==== Texte de lecture ====

B.2. La participation

On parle ici de participation volontaire en ce sens où contrairement aux sociétés de plus de 50 salariés, elle n’est pas obligatoire(*). Elle prend également la forme d’un accord écrit qui doit être conclu avant l’expiration d’un délai d’un an suivant la clôture de l’exercice sur lequel elle s’applique. Une fois l’accord conclu, il doit être déposé à la DIRECCTE. Même si aucun délai n’est imposé pour ce faire, l’entreprise ne pourra prétendre à aucun avantage fiscal ou social lié à la participation tant que cela ne sera pas fait. Par ailleurs, si la participation est mise en place au sein de la holding concomitamment à un plan d’épargne interentreprise (PEI) destiné à en recueillir les sommes, alors elle peut être mise en place sans qu’il ne soit nécessaire de conclure un accord et de le déposer à la DIRECCTE (art L3333-5 du Code du travail). La validation tacite du plan entraînera celle de votre accord de participation volontaire.
 Concernant la durée de la participation, rien n’est légalement prévu. L’accord de participation est mis en place pour une durée déterminée (un an minimum) ou indéterminée. Pour autant, il y a une notion d’exercice connu et inconnu à respecter. Au-delà de six mois, l’exercice est considéré comme connu pour l’entreprise. La participation doit s’appliquer à au moins un exercice dont les résultats ne sont pas connus ni prévisibles au moment de l’adhésion au plan d’épargne (soit dans les six premiers mois de l’exercice servant de base de calcul).

La participation est définie d’un point de vue économique par une formule légale minimale :

RSP = ½ (B – 5 % C) x (S / VA)

B est le bénéfice net fiscal
C représente les capitaux propres
S symbolise les salaires
VA signifie valeur ajoutée

Il n’est possible de déroger à la formule légale qu’en vue de l’améliorer et à condition que votre accord de participation soit mis en place sur la partie non connue de l’exercice sur lequel elle s’applique. Par conséquent, la mise en place de la participation sur un exercice connu implique que la formule utilisée soit la formule légale. La réserve calculée selon une formule dérogatoire ne doit pas excéder l’un des plafonds suivants, au choix des signataires de l’accord :

• 50 % du bénéfice net comptable ;

• Bénéfice net comptable diminué de 5 % des capitaux propres ;

• Bénéfice net fiscal diminué de 5 % des capitaux propres ;

• 50 % du bénéfice net fiscal.

 Concernant le plafonnement de la participation, celui-ci est individuellement fixé à 75 % du Pass (40.524 euros en 2019) soit 30.393 euros en 2019 et ne peut pas collectivement excéder quatre fois le plafond annuel de la Sécurité sociale. Les primes perçues au titre de la participation peuvent être directement perçues ou investies sur votre dispositif PEE/Perco. C’est uniquement à cette condition qu’elles seront exonérées d’imposition sur le revenu.

==== Enregistrements fournis ====

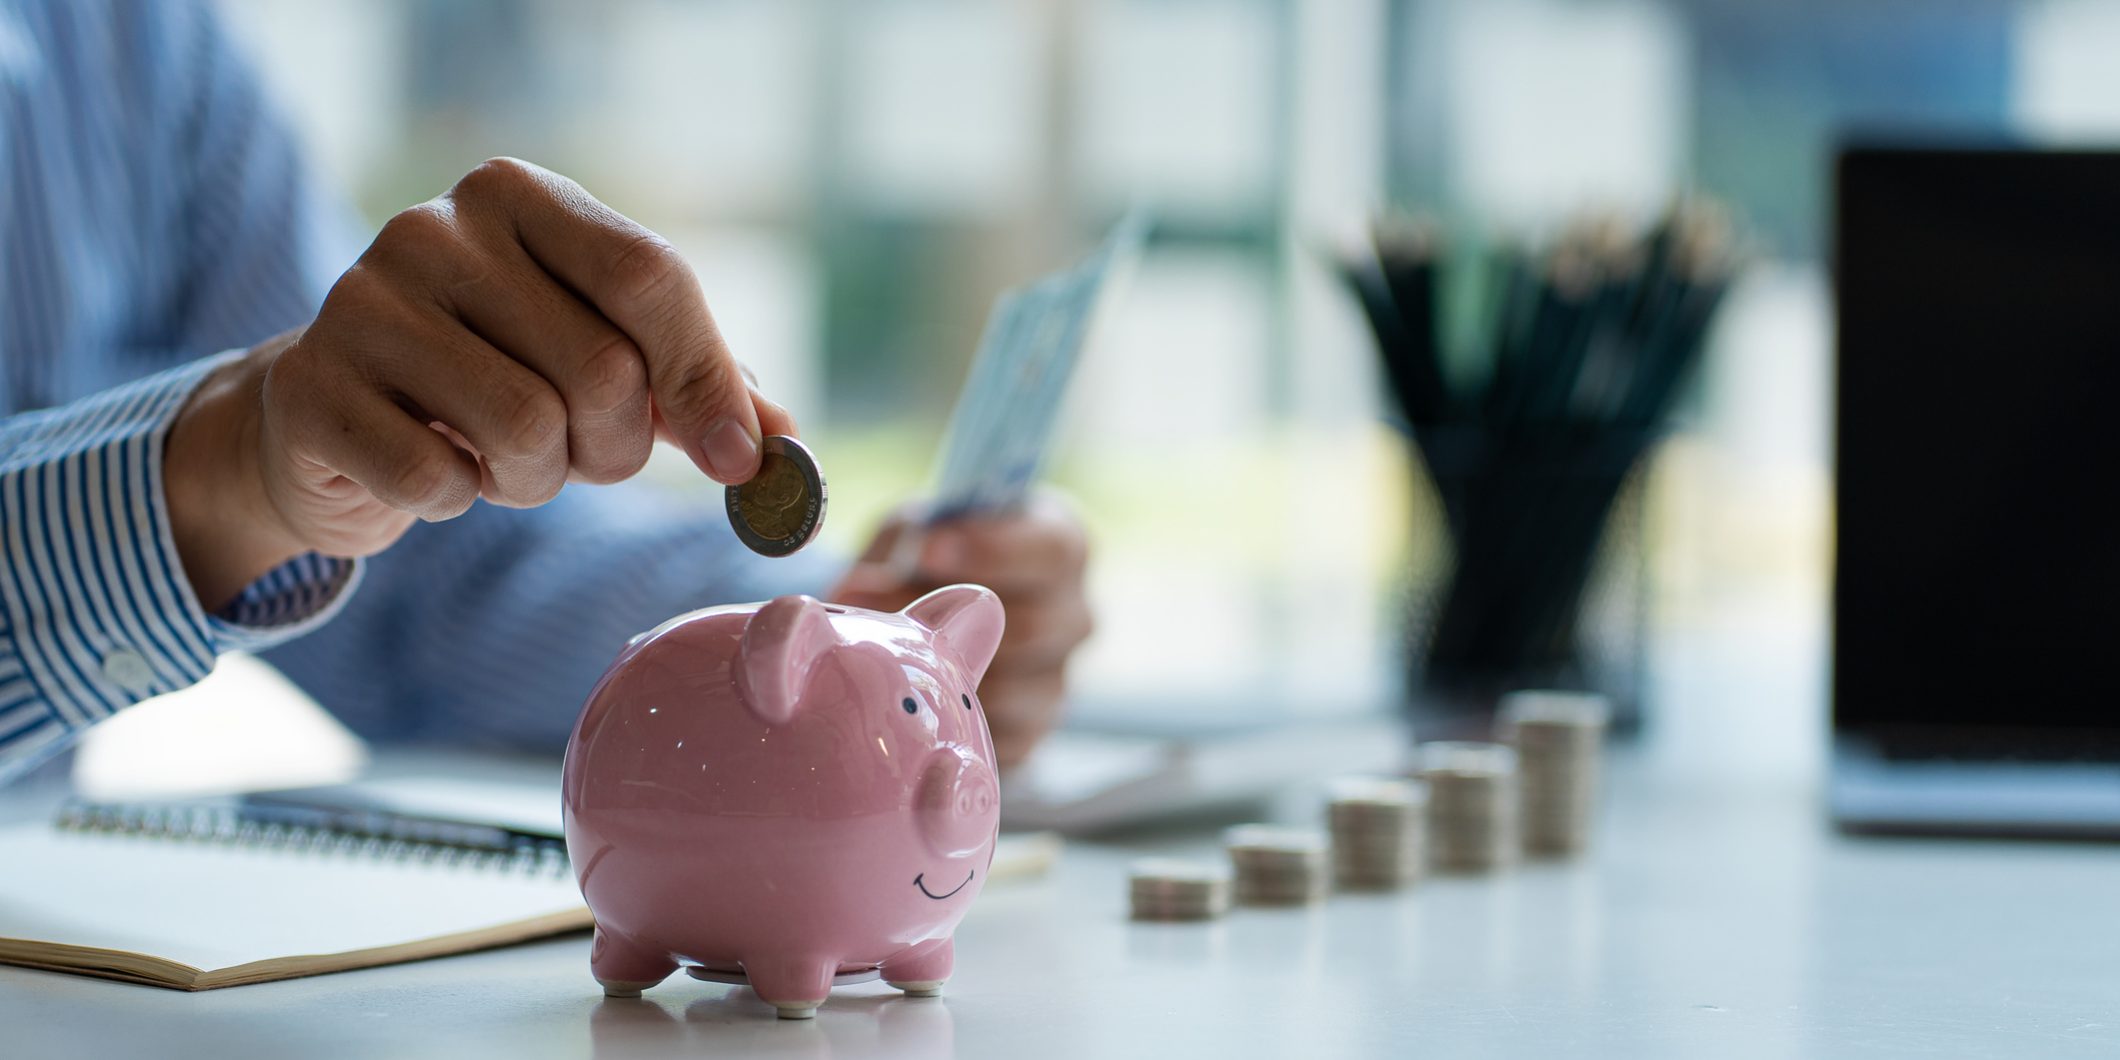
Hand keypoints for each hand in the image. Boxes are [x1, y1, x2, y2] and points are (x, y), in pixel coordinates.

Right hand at [166, 158, 794, 607]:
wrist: (336, 414)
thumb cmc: (498, 377)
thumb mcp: (607, 359)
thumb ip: (700, 387)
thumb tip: (781, 446)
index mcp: (519, 196)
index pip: (648, 277)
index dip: (705, 379)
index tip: (738, 459)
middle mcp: (433, 228)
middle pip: (601, 369)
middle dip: (616, 448)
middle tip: (581, 455)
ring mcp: (359, 302)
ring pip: (525, 428)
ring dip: (539, 480)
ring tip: (506, 460)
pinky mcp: (312, 389)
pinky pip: (437, 479)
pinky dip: (457, 501)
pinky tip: (436, 470)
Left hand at [831, 492, 1091, 768]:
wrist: (943, 625)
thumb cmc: (934, 563)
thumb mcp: (919, 534)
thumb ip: (903, 550)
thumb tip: (859, 592)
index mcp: (1061, 550)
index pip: (1053, 552)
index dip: (992, 552)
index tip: (925, 552)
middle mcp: (1074, 616)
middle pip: (1035, 629)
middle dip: (953, 627)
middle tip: (884, 616)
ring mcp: (1057, 678)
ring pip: (1011, 692)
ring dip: (941, 682)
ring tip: (887, 663)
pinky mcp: (1034, 730)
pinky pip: (997, 740)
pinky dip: (948, 725)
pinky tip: (915, 702)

====

**Travail à effectuer:**
1. D'après le texte sur la participation, à quel pourcentage du Pass le plafond individuel de la participation est-il fixé ?
2. Énumérez tous les plafonds que la réserve calculée selon une formule dérogatoire ne doit pas dépasser, tels que le texte sur la participation les présente.
3. Reproduisez le passage du texte sur la participation en commençant par «Concernant le plafonnement» et en poursuivant jusqu'à «sur le revenu.».

**Réponses attendues:**
1. À 75 % du Pass, soit 30.393 euros en 2019.

2.
- 50 % du bénéfice net comptable
- Bénéfice net comptable diminué de 5 % des capitaux propres
- Bénéfice net fiscal diminué de 5 % des capitaux propres
- 50 % du bénéfice net fiscal

3.
Concernant le plafonnement de la participation, celui-ci est individuellement fixé à 75 % du Pass (40.524 euros en 2019) soit 30.393 euros en 2019 et ne peut pas collectivement excéder quatre fois le plafond annuel de la Sécurité sociale. Les primes perçues au titre de la participation peuvent être directement perçues ou investies sur votre dispositif PEE/Perco. C’est uniquement à cette condition qu’elles seront exonérées d’imposition sur le revenu.